89:6-8   O, göklerdeki hiçbir melekle kıyaslanamaz. Çok sayıda ilahi varlık, O’nun harikalarını ve sadakatini övmeye çağrılır. O, göksel yaratıkların hepsinden üstündür. En büyükleri bile O’nun önünde saygıyla ve huşu içinde eğilirler; O’nun kendileriyle kıyaslanamayacak kadar ulu olduğunun farkındadırlar. Hiç kimse Her Şeye Egemen Tanrı kadar güçlü olamaz, O’nun sadakati, çevresini sarar.
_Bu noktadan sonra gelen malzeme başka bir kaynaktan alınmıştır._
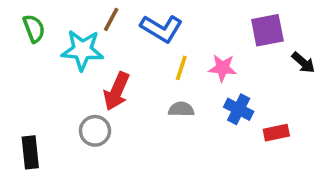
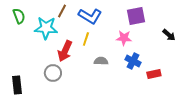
purple square: (267, 30) -> (136, 16), moved
yellow line: (181, 68) -> (86, 39), moved

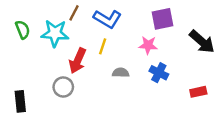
green semicircle: (19, 16) -> (23, 30), moved
black arrow: (169, 35) -> (202, 42), size x1.6
red rectangle: (154, 74) -> (198, 92), moved

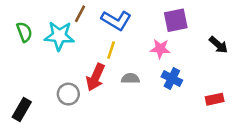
black arrow: (202, 42) -> (218, 45), size x0.7
red arrow: (78, 61) -> (96, 77), moved
black rectangle: (20, 101) -> (22, 110), turned 36

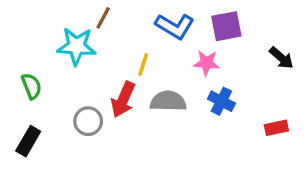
blue L-shape: (116, 20) -> (175, 26), moved
green semicircle: (24, 32) -> (31, 86), moved
gray semicircle: (130, 79) -> (168, 101), size x1.5

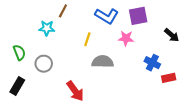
cyan star: (76, 46) -> (47, 28), size x0.7
red arrow: (123, 99) -> (75, 91), moved, turned -60
blue cross: (221, 101) -> (152, 63), moved
gray circle: (88, 121) -> (44, 64), moved

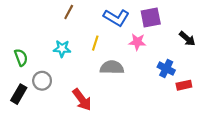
cyan star: (47, 28) -> (62, 49), moved
gray circle: (44, 64) -> (42, 81), moved

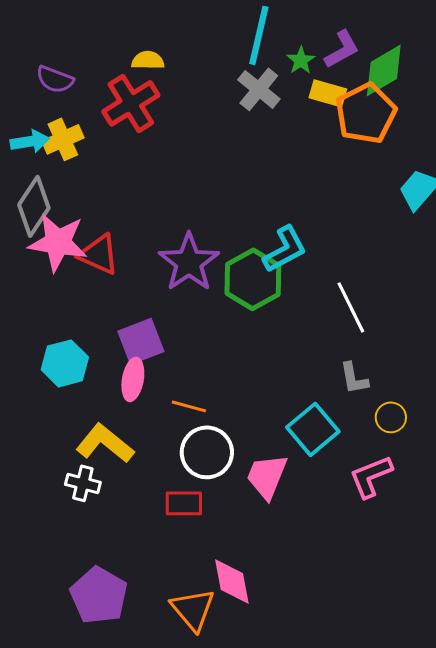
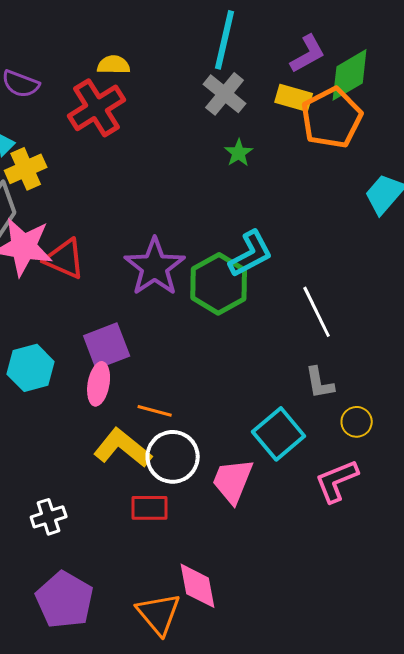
green star: (301, 60) -> (239, 153), moved
yellow cross: (63, 139) -> (26, 169), moved
yellow L-shape: (105, 443) -> (123, 448), moved
white cross: (83, 483) -> (49, 517), moved, turned -32

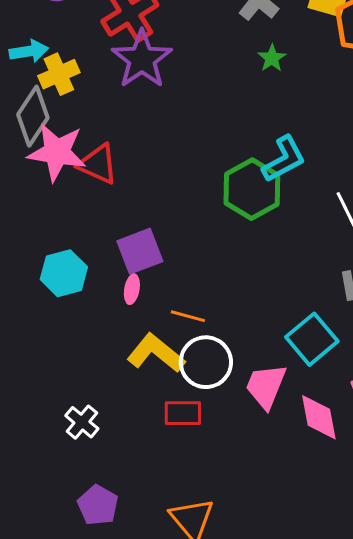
purple star: (155, 267) -> (142, 59), moved
pink ellipse: (99, 384) -> (132, 289), size x0.7
white cross: (49, 517) -> (82, 422), turned -32
pink diamond: (198, 586) -> (319, 417), moved
purple pentagon: (65, 600) -> (98, 505), size x0.7

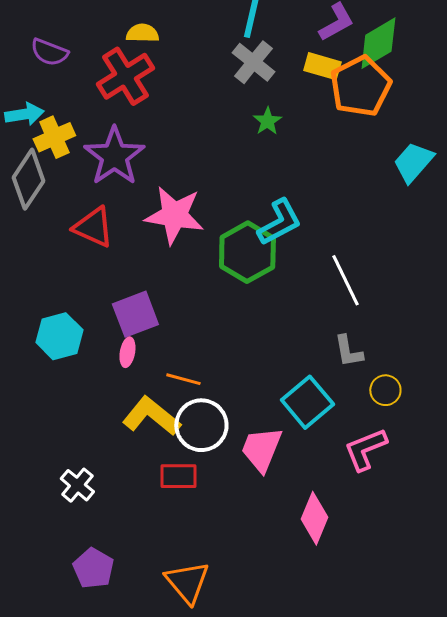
purple star: (142, 59) -> (114, 156), moved
pink star: (57, 152) -> (174, 215), moved
pink diamond: (319, 417) -> (314, 518), moved, turned 33

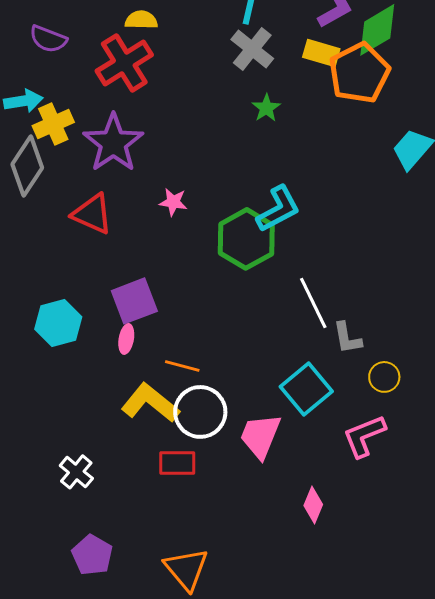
pink star: (174, 215) -> (173, 202), size x0.5
white line: (345, 280) -> (313, 303), moved
pink diamond: (314, 518) -> (313, 505), size x0.7

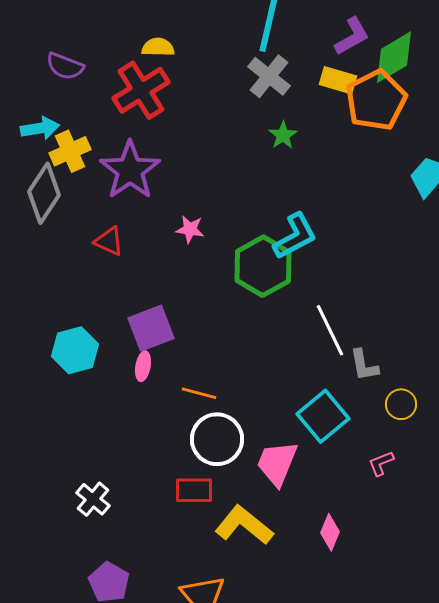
red triangle: (92, 214) -> (109, 241), size x0.7
yellow L-shape: (150, 403) -> (244, 525), moved
pink L-shape: (364, 436) -> (381, 463), size x0.6

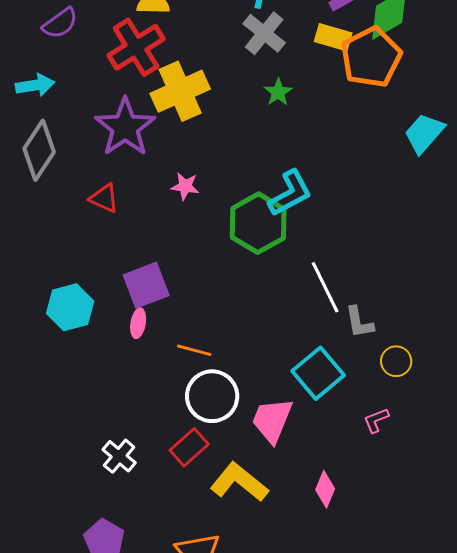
purple semicircle: (65, 66) -> (60, 23), turned -57
yellow cross: (70, 151) -> (180, 91), moved, size x1.4
red rectangle: (194, 490) -> (189, 447), turned -42
white cross: (93, 499) -> (119, 456), moved

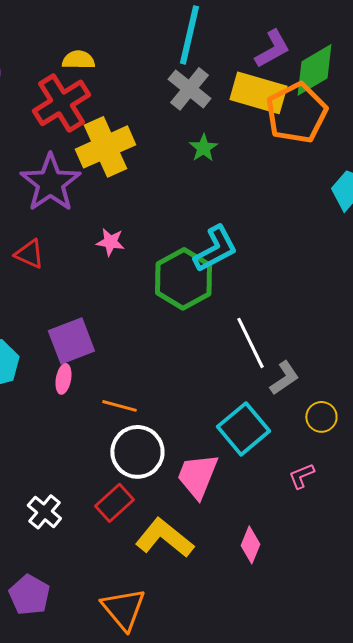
yellow rectangle: (333, 37) -> (258, 93), size x1.5
gray L-shape: (359, 322) -> (284, 378), turned -114

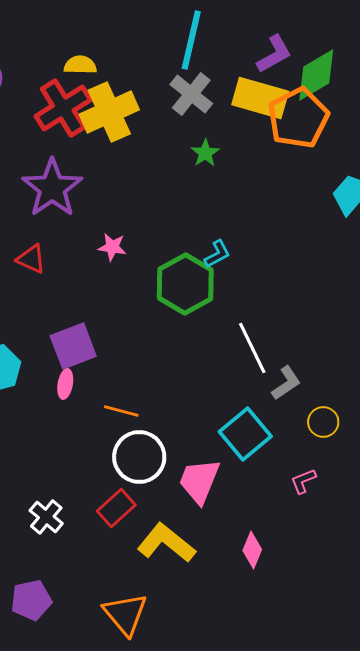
yellow cross: (105, 147) -> (109, 112), moved
cyan L-shape: (215, 249) -> (217, 254), size x0.6
purple pentagon: (29, 595) -> (31, 600), turned 30

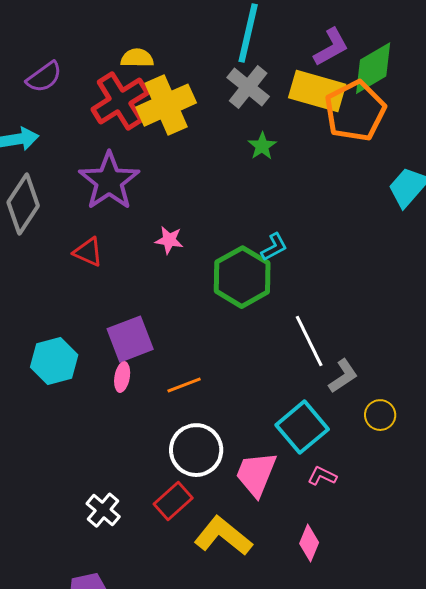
orange line: (121, 411) -> (184, 385), moved, turned -36
pink L-shape: (303, 481) -> (322, 476), moved, turned 48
89:9,10   Ama hepsi bu kadar değildir. Tanrı, yaratılışta, sağduyuda ve ahlâk açısından yücedir (9-15’inci ayetler). Yaratılıştaki büyüklüğünün etkileyici yönlerinden biri de kabaran denizi yönetmek ve onun dalgalarını dindirmektir. Bunu Celile’de yıllarca yaptı. Bunu bugün de halkının fırtınalı yaşamlarında yapmayı sürdürmektedir. İlahi büyüklüğüne gelince; Halkın Mısır’dan çıkışı sırasında (Rahav) Mısır’ı bozguna uğratmasından daha iyi bir örnekle kanıt gösterilebilir mi? Bu kibirli ulusu, kurbanının leşini parçalayan bir aslan gibi ezdi; düşmanlarını rüzgarın önündeki yapraklar gibi savurdu.

89:11-13   Gökler ve yeryüzü, O yarattığı için O’nundur; yeryüzü ve üzerindeki her şey O’na aittir, çünkü temelini O atmıştır. Kuzey ve güney, varlıklarını O’na borçludurlar. Tavor ve Hermon dağları, O’nu Yaratıcıları olarak tanıdıkça sevinçlerini başlarını kaldırarak dile getirirler. Kolu müthiş güçlü, sağ eli yüce ve kudretlidir.

89:14   Ahlâksal yetkinliklerine gelince; tahtı doğruluk ve adalet ilkeleri üzerine kuruludur. Sevgi ve sadakat önünsıra gider.

89:15-18   Antlaşma yapmış Tanrı’nın büyüklüğünü saydıktan sonra, Eytan şimdi halkının bereketlerini tanımlar: “Ne mutlu sevinç çığlıkları atmasını bilen halka!” Dindar Yahudi için sevinç çığlığının anlamı, dinsel takvimin önemli kutsal günlerinde Yeruşalim’e yürürken halkın yükselttiği sevinç çığlıklarıydı. Bizim açımızdan bu sevinç çığlıkları daima Müjde’nin sevinçli sesi olacaktır. Bu mutlu insanlar çeşitli şekillerde tasvir edilir. Yüzünün ışığında yürürler; bu, O’nun iyiliğinin tadılması ve Ruhu tarafından yönlendirilmeleri anlamına gelir. O’nu sevinçlerinin kaynağı olarak görür ve O’nun doğruluğuna sahip oldukları için daima sevinirler. Kendi güçleriyle övünmez, ancak O’nun gücüyle övünürler. Güçlerinin çoğaltılması O’nun bir lütfudur. Başka bir deyişle, güçlendirilirler. Çünkü kalkanımız Rab’be, kralımız İsrail’in Kutsalı’na aittir.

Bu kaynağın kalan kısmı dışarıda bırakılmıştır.